Esta es la realidad, sino de todos, sí de un sinfín de equipos que anidan en la gran colmena de estas organizaciones que se plantean el cambio en su cultura de trabajo. Se proponen conceptos tan brillantes como el liderazgo transformador, la autogestión responsable, el compromiso, la iniciativa y la generosidad en la creación e intercambio de conocimiento; la escucha activa, el respeto, la apertura a la diversidad de criterios y opiniones para favorecer la innovación, entre otros muchos ideales. Sin embargo, todos estos aspectos chocan irremediablemente contra el caparazón impenetrable de las rutinas, determinadas por el rol que cada persona ocupa.
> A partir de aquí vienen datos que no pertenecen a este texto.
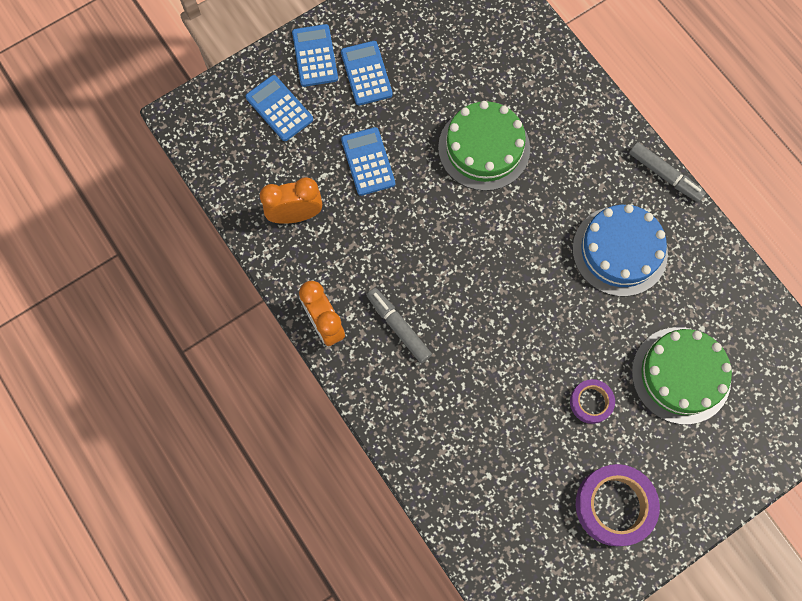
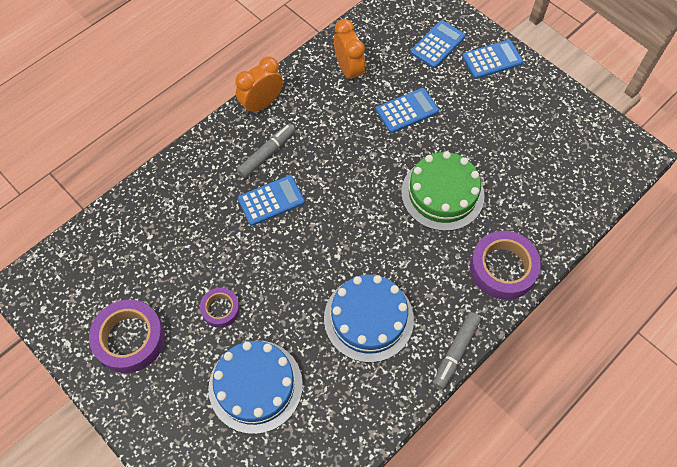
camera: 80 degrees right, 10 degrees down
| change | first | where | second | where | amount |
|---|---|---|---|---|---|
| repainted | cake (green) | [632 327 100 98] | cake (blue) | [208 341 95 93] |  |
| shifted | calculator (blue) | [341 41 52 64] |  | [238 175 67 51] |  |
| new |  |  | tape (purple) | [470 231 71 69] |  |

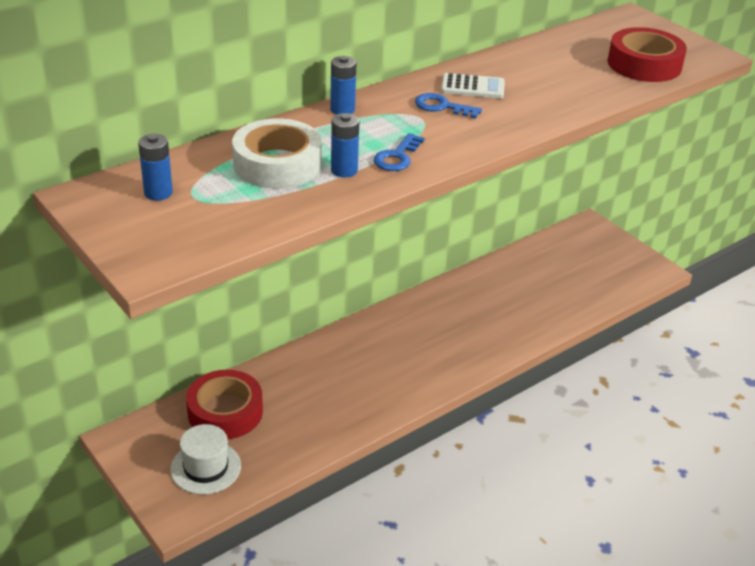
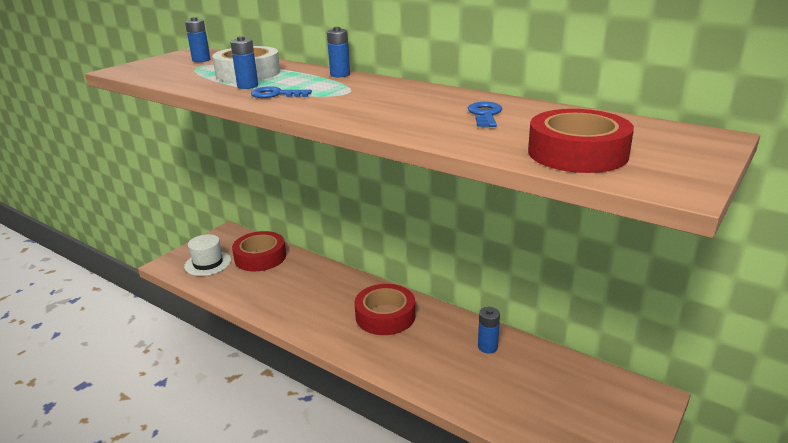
camera: 75 degrees right, 10 degrees down
| change | first | where | second | where | amount |
|---|---|---|---|---|---|
| new |  |  | tape (red) | [354 284 61 51] |  |
| shifted | key (blue) | [415 93 67 26] |  | [468 102 34 25] |  |
| new |  |  | battery (blue) | [478 307 22 46] |  |
| gone | calculator (white) | [441 73 64 26] |  |  |  |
Un rol del que resulta difícil desprenderse porque está en constante actualización a través de la red de relaciones que lo sostiene y lo refuerza día a día.
Y volviendo a la pregunta que da título a este artículo: ¿Es posible el cambio en nuestras organizaciones? La respuesta sigue siendo la misma: "El cambio siempre es posible, siempre y cuando se den las condiciones necesarias". Pero, ¿cuáles son entonces estas condiciones?
Por supuesto, un propósito con sentido compartido y las herramientas adecuadas para alcanzarlo continúan siendo elementos fundamentales. Pero no son suficientes. Es necesario quebrar la rigidez de los roles, esa estructura que captura y encadena a las personas en dinámicas relacionales perpetuas, sostenidas por expectativas inamovibles sobre sus capacidades y aspiraciones.
Liberar a las personas significa permitirles desplazarse con mayor libertad en el tablero del cambio: reinventarse, recolocarse y refrescarse cuando sea necesario. Pero esta libertad se ve truncada en organizaciones donde los puestos de dirección o mando se perpetúan, haciendo que una misma persona pueda ser responsable del mismo equipo durante gran parte de su vida laboral. Esta rigidez no solo limita la evolución individual, sino que también anquilosa las dinámicas colectivas, dificultando cualquier posibilidad de transformación real.
Si queremos quebrar estas inercias, existen herramientas que, aunque no sean centrales en este artículo, podrían facilitar el proceso. Medidas como sistemas de rotación interna que fomenten la flexibilidad, la creación de espacios de diálogo, asesoramiento mutuo y experimentación para revisar y redefinir el papel de directivos y mandos o el impulso de liderazgos temporales o distribuidos que eviten la concentración prolongada de poder en una misma persona, pueden ser un primer paso para oxigenar la organización y abrir vías hacia el cambio.
Siguiendo con la metáfora del billar, no se trata de meter la bola 8 —aquella que debe mantenerse siempre en equilibrio— en la tronera al final de la partida, sino al principio. Este movimiento inicial, tan disruptivo como necesario, despoja a las personas de su cotidianeidad, las obliga a reconectarse de nuevo con su realidad, a rearticular sus relaciones y a renovar su rol, experimentando en primera persona la necesidad y la posibilidad del cambio.
Es precisamente en esta dinámica viva y oxigenada donde los referentes cobran sentido y donde un plan estratégico, la formación o cualquier orientación externa tienen posibilidades de encontrar por fin tierra fértil en la que germinar.